[Extracted page text data]
-------
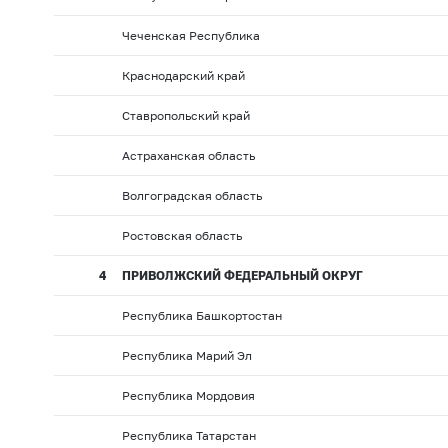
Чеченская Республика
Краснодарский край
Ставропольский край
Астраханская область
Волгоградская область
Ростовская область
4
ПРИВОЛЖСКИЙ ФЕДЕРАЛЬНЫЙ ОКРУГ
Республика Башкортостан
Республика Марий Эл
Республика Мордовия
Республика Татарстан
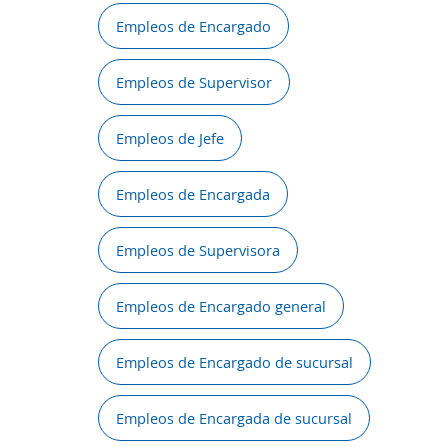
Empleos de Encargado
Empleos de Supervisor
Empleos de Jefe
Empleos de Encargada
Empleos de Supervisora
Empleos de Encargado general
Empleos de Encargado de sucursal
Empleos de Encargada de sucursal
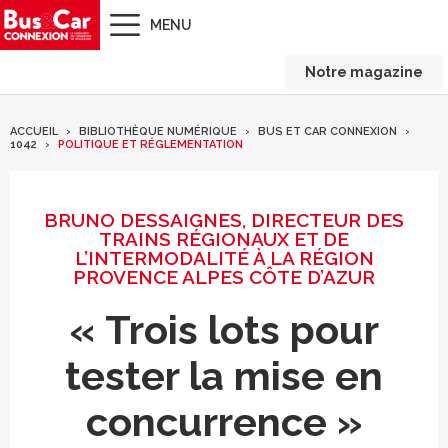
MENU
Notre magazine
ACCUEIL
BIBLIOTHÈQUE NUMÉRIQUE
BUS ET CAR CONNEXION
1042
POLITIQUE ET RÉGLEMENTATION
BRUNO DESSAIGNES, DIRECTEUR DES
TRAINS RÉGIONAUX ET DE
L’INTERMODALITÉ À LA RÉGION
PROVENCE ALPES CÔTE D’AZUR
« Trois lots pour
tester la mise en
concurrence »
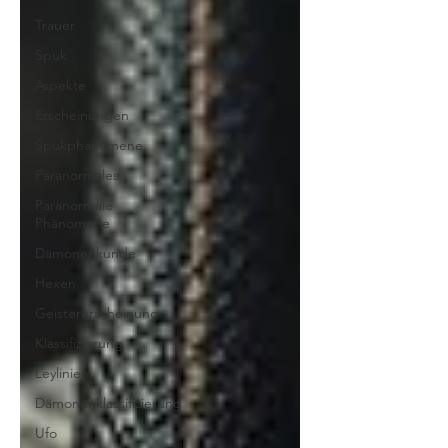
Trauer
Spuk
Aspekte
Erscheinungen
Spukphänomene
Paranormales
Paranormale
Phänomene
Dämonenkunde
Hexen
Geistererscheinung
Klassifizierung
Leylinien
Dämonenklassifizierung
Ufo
-------
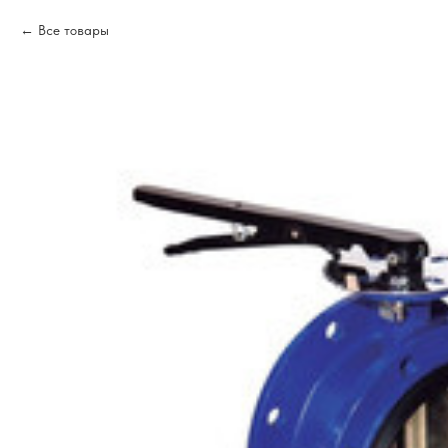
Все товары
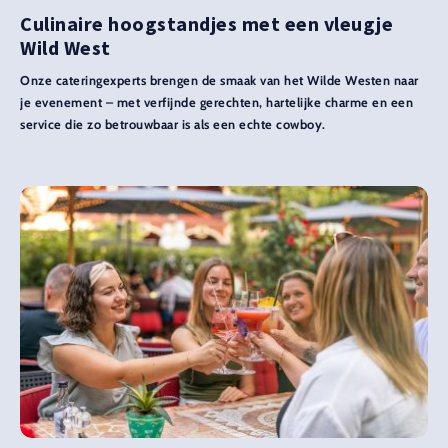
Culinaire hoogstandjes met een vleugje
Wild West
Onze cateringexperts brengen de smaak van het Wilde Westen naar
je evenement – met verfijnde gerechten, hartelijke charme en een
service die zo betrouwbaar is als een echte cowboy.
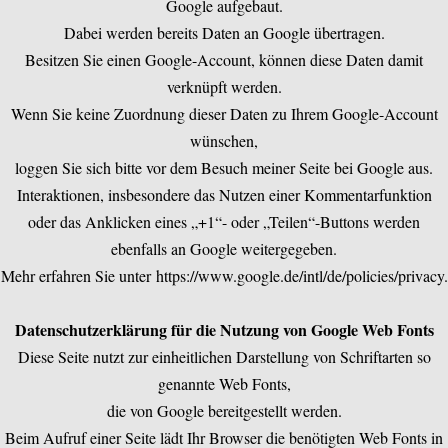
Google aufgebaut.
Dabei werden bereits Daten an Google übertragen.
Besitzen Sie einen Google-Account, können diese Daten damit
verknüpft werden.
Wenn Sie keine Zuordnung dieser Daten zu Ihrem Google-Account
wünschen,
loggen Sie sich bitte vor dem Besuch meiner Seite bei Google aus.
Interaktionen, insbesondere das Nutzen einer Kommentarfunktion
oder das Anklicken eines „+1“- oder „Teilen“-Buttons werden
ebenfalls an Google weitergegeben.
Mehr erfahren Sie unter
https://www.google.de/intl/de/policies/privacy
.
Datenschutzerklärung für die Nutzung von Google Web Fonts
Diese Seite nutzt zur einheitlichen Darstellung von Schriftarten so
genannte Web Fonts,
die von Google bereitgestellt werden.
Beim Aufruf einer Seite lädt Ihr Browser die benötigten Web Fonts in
-------
AIM OF THE TASK
In the listing, from the line with "Чеченская Республика" to the line with "Empleos de Encargada de sucursal", both included, swap "край" for "регион" and leave everything else unchanged. Give back only those lines, and leave out the pictures.

ANSWER BOX
Чеченская Республика
Краснодарский регион
Ставропольский регион
Астраханская область
Волгоградская область
Ростовская область
4
ПРИВОЛЖСКИЙ ФЕДЕРАЛЬНЫЙ ОКРУГ
Республика Башкортостан
Республика Марий Эл
Республика Мордовия
Республика Татарстан
Empleos de Encargado
Empleos de Supervisor
Empleos de Jefe
Empleos de Encargada
Empleos de Supervisora
Empleos de Encargado general
Empleos de Encargado de sucursal
Empleos de Encargada de sucursal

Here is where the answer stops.